** EXCERPT TO READ **
.....

In the inimitable words of Winnie the Pooh: “How lucky I am to have something that makes saying goodbye so hard!” In my final column as President of the Society of Pediatric Psychology, I wanted to share my immense gratitude to the Board of Directors, our amazing administrative officer, Karen Roberts, and friends and colleagues who reflect the best possible in professional psychology!
SPPAC 2017: The Society of Pediatric Psychology Annual Conference will be held in Portland, OR, March 30-April 1, 2017. Please join us for yet another triumphant conference, bringing together over 700 colleagues and students. In addition to SIG meetings representing specialized clinical and research services within pediatric psychology, there will be pre-conference CE workshops, keynote addresses, diversity presentation, poster sessions, mentoring luncheon, Twitter Team (#SPPAC2017), and the second Internships and Fellowships on Parade held during the Conference. Special thanks to the Conference Chair Chad Jensen, Co-Chair, Erica Sood, Student Representative Jeannette Iskander (who will coordinate both student volunteers and student activities), and Administrative Officer, Karen Roberts, who provides daily coordination and management for the Society! Look forward to seeing you there! Mark your calendars now for the 2018 conference in Orlando, FL, April 5-7, 2018!
Collaboration and Dissemination: The American Academy of Pediatrics has been supportive of our interest in updates from SPP about key research findings and their implications for medical practice. We are in the process of developing the inaugural update to be distributed to your local pediatric providers. The AAP also invited SPP to nominate a member to serve on their Guideline Subcommittee to update the Clinical Practice Guideline for the Diagnosis, Evaluation, and Treatment of ADHD in Children and Adolescents. The Agency for Healthcare Research and Quality (AHRQ) will complete a comprehensive systematic review that will be used for the development of the Guideline. Carla Counts Allan, PhD, has graciously accepted the opportunity to represent SPP on this committee, and currently serves as the Director of Psychological Services, ADHD Specialty Clinic, Children’s Mercy Hospital/Kansas.

.....

** REQUIREMENT A **
Return the part of the president's column that begins at the words "In the inimitable" and ends after the words "in professional psychology!", copied word for word.
** REQUIREMENT B **
List every person the president's column mentions by name.
** REQUIREMENT C **
Continue the president's column from the point where it stops.
The items have no connection to the president's column.

** MATERIAL PROVIDED **
.....

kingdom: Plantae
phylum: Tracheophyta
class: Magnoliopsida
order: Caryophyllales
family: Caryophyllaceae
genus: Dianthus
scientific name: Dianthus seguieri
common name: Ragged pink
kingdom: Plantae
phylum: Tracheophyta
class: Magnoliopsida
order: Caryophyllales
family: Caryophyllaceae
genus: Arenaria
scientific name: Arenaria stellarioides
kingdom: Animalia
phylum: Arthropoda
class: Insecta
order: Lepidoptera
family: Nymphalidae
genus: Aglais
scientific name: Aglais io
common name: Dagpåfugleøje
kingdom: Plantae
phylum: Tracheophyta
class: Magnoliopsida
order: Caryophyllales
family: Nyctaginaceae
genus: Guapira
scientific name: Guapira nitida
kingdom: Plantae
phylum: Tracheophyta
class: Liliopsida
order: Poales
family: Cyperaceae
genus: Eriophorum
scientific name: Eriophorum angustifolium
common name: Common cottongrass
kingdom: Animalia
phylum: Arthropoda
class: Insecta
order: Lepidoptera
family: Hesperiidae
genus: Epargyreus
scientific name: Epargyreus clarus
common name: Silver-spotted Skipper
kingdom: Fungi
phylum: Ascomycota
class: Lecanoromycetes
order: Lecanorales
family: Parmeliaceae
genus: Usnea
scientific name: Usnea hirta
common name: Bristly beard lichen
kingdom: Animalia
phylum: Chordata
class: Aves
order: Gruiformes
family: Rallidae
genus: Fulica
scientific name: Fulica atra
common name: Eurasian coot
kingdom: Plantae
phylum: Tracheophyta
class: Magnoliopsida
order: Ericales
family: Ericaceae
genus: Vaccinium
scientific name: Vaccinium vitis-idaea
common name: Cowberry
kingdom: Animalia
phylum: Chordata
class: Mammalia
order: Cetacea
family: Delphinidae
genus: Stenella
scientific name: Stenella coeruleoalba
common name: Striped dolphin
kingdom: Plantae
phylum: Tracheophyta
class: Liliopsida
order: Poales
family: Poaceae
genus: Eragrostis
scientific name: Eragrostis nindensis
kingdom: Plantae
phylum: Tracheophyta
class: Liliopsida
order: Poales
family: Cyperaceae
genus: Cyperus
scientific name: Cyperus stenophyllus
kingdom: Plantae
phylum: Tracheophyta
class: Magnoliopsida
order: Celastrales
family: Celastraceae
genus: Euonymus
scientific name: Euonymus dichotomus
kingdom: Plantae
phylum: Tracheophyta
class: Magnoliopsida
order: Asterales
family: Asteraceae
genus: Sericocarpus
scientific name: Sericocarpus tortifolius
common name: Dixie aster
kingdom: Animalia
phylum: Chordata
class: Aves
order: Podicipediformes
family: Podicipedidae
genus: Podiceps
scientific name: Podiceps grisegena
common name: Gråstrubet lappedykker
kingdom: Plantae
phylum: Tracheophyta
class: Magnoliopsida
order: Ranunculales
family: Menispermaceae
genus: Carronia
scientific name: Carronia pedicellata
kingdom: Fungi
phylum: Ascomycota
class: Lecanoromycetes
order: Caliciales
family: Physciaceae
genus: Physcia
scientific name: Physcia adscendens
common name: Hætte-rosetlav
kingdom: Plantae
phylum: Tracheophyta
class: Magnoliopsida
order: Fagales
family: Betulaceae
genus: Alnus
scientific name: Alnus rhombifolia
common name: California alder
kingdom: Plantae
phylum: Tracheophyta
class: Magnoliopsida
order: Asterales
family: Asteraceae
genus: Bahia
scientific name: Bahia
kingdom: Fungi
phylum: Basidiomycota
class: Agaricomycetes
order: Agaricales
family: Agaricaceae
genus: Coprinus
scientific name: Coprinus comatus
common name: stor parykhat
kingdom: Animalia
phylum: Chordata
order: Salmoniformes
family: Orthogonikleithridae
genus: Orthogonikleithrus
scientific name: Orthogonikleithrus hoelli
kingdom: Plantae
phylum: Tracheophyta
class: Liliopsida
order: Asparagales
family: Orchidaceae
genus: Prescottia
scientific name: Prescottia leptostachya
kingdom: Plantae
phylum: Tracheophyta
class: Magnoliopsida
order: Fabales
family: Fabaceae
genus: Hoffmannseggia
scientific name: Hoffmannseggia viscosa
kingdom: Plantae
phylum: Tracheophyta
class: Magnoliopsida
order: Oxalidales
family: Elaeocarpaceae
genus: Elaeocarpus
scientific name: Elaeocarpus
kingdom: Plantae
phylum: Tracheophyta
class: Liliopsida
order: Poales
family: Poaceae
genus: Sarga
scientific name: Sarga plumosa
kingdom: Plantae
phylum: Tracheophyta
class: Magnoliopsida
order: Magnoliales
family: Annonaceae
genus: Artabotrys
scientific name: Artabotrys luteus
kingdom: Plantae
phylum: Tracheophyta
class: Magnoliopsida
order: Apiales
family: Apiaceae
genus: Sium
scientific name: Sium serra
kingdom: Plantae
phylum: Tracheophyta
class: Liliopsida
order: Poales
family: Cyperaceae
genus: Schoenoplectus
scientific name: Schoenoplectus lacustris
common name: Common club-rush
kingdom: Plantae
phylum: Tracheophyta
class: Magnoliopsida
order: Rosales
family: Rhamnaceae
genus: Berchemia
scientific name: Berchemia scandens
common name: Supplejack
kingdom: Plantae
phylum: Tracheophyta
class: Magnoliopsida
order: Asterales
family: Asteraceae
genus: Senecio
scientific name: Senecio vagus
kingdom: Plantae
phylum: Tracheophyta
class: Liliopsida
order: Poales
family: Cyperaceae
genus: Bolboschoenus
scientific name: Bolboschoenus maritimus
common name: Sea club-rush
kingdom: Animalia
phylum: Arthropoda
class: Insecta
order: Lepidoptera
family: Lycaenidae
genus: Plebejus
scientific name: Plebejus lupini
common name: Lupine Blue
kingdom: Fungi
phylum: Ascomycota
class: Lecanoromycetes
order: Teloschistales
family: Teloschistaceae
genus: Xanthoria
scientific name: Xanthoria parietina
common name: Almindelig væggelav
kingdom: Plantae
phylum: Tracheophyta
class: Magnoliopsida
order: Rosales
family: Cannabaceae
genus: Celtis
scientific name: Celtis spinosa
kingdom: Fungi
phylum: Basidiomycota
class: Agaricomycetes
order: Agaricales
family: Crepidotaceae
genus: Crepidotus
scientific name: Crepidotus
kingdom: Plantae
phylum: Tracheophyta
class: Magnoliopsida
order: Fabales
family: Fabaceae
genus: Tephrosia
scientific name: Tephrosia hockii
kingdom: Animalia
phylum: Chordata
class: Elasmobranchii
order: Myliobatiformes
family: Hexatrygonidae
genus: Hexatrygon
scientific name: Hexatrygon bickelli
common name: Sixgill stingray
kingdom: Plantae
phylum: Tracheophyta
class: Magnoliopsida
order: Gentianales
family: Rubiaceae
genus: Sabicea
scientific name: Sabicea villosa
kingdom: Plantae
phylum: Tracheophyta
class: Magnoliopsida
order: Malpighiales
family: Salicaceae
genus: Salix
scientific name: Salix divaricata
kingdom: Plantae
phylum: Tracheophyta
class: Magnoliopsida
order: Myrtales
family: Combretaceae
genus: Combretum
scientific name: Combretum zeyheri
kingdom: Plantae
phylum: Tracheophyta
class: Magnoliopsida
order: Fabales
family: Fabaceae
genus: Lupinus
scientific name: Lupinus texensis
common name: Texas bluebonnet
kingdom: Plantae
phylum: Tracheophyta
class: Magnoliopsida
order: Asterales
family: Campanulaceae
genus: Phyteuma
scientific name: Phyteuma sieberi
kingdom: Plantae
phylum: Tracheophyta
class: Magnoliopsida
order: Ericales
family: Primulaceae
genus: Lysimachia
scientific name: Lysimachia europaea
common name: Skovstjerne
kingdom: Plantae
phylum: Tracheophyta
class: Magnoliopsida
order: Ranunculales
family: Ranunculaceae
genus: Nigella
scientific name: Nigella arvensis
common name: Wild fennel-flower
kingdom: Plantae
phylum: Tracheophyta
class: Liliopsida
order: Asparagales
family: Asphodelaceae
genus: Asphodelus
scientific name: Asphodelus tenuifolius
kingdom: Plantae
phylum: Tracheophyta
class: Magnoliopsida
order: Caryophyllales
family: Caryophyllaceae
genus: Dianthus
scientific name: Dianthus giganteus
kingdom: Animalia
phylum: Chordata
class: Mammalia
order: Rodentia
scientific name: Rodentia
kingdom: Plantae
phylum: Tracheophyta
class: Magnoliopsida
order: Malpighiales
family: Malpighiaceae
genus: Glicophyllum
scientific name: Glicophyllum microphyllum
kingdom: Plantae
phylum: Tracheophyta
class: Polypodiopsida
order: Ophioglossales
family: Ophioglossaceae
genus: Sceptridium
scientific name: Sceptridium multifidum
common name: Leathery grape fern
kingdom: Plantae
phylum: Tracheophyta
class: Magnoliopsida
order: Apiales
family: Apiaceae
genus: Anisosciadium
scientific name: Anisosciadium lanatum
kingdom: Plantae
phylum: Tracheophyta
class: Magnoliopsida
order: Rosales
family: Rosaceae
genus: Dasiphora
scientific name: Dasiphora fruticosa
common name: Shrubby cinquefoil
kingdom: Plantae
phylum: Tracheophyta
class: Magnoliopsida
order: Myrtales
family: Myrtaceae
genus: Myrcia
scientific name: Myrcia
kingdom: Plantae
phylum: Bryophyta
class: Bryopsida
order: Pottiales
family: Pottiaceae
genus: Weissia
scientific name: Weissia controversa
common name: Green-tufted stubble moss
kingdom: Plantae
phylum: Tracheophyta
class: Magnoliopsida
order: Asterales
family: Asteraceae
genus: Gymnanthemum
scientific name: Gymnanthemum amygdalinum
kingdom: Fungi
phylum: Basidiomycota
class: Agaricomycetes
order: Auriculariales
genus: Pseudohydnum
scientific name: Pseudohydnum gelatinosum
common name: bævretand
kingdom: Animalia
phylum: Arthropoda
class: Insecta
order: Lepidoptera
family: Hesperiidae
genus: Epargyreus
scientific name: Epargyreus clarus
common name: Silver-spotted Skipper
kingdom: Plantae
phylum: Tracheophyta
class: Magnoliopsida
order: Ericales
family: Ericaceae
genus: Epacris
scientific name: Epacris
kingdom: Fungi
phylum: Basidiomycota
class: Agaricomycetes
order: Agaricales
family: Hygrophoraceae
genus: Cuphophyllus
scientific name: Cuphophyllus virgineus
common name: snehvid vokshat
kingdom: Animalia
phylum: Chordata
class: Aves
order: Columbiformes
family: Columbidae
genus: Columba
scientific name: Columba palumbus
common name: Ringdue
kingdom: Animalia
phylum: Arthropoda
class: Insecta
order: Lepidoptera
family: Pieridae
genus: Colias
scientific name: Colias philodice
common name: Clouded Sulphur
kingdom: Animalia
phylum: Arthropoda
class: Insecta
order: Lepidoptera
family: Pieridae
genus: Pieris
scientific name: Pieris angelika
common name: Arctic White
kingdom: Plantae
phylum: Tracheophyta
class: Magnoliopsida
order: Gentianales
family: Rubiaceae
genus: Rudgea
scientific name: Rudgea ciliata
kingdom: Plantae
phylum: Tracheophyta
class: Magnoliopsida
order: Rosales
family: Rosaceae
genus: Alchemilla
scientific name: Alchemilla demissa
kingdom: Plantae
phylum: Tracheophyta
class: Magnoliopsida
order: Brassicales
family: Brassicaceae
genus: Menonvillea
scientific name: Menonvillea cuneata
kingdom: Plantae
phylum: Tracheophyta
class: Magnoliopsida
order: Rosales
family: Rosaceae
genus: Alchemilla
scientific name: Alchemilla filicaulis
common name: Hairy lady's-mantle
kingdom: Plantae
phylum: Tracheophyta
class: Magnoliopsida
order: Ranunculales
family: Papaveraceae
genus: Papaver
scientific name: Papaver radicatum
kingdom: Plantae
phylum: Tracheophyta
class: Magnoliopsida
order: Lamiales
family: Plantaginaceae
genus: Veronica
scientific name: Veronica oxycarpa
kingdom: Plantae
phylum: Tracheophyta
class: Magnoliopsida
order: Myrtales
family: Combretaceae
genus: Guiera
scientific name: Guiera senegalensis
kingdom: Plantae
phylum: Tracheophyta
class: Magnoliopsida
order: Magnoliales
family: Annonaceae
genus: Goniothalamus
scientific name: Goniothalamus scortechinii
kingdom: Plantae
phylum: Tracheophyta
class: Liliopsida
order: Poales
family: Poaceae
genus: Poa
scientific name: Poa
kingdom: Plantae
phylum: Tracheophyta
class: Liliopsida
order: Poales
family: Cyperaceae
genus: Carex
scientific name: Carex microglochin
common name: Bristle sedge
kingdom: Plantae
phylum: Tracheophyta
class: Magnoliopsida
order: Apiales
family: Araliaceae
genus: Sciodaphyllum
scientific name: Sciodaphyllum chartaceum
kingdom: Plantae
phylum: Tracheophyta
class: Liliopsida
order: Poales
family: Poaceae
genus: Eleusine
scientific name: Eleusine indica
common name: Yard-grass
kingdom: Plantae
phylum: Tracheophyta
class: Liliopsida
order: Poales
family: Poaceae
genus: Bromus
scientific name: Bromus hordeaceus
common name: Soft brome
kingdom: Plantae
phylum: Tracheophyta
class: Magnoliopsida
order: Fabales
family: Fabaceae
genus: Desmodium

.....

** REPLY A **
In the inimitable words of Winnie the Pooh: “How lucky I am to have something that makes saying goodbye so hard!” In my final column as President of the Society of Pediatric Psychology, I wanted to share my immense gratitude to the Board of Directors, our amazing administrative officer, Karen Roberts, and friends and colleagues who reflect the best possible in professional psychology!

** REPLY B **
Karen Roberts
Chad Jensen
Erica Sood
Jeannette Iskander
Carla Counts Allan

** REPLY C **
In addition, the SPPAC 2017 keynote speaker, Lee Sanders, MD, MPH, recommended that SPP members partner with the medical APA or Academic Pediatric Association due to our overlapping research interests and connections. This connection provides endless opportunities to integrate membership, meetings, mentoring, and other related activities of interest. The Academic Pediatric Association has wanted to bring more PhD’s into their organization, and remain open to SPP members joining their APA, posting on their listserv about opportunities to collaborate or SPP activities, and submitting proposals for presentations at the next annual meeting of the Pediatric Academic Societies or PAS (https://www.pas-meeting.org). They see the value and potential for robust research collaborations, and will likely be interested in attending our 2017 Conference in Portland and have invited us to their next annual meeting in 2017 in San Francisco. The APA also hosts regional meetings, with most held in January through March each year in various locations. They describe numerous opportunities to mentor, network, and share your expertise at regional and national levels. The 10 regional meetings offer opportunities to present scholarly work and network with others in your region. They also sponsor 40 Special Interest Groups! Although we have not been able to obtain reduced rates for conference attendance, there is interest in an alternate first-time member dues structure for SPP members (watch for further information on this development).
Check out the website at: www.academicpeds.org/
It is noteworthy that former SPP President, Tim Wysocki, PhD, highlighted the Pediatric Academic Societies (PAS) in his presidential column in the Summer 2014 Newsletter (Volume 28, Issue 2), having just served as an invited speaker at a joint meeting of the PAS and the Asian Society for Pediatric Research, which he noted was “considered to be the main meeting for pediatricians strongly committed to research and evidence-based practice.” Dr. Wysocki also noted significant changes since he attended this meeting 20 years before – with topics of interest to SPP members and a sense that collaborations with pediatric psychologists was normative. He summarized: “I came away from the conference with the sense that pediatric psychology has had a clear influence on children’s health care, at least among academically inclined pediatricians.”
I believe it is clearly time for us to broaden this influence by sharing our research findings with the pediatric providers in clinical practice with whom we collaborate on a daily basis.
APA Convention: The 2016 Denver convention was outstanding programming once again thanks to Program Chair, Lizzy Pulgaron, PhD. In addition to collaborative programming with other divisions, poster sessions, and the joint Social with Division 53 (Internships and Postdocs on Parade), we hosted a keynote speaker with broad appeal to many divisions: Early Childhood Development Through the Eyes of an Economist, by Rob Grunewald, Minneapolis Federal Reserve Bank. We look forward to another stellar program at APA 2017 in Washington, DC!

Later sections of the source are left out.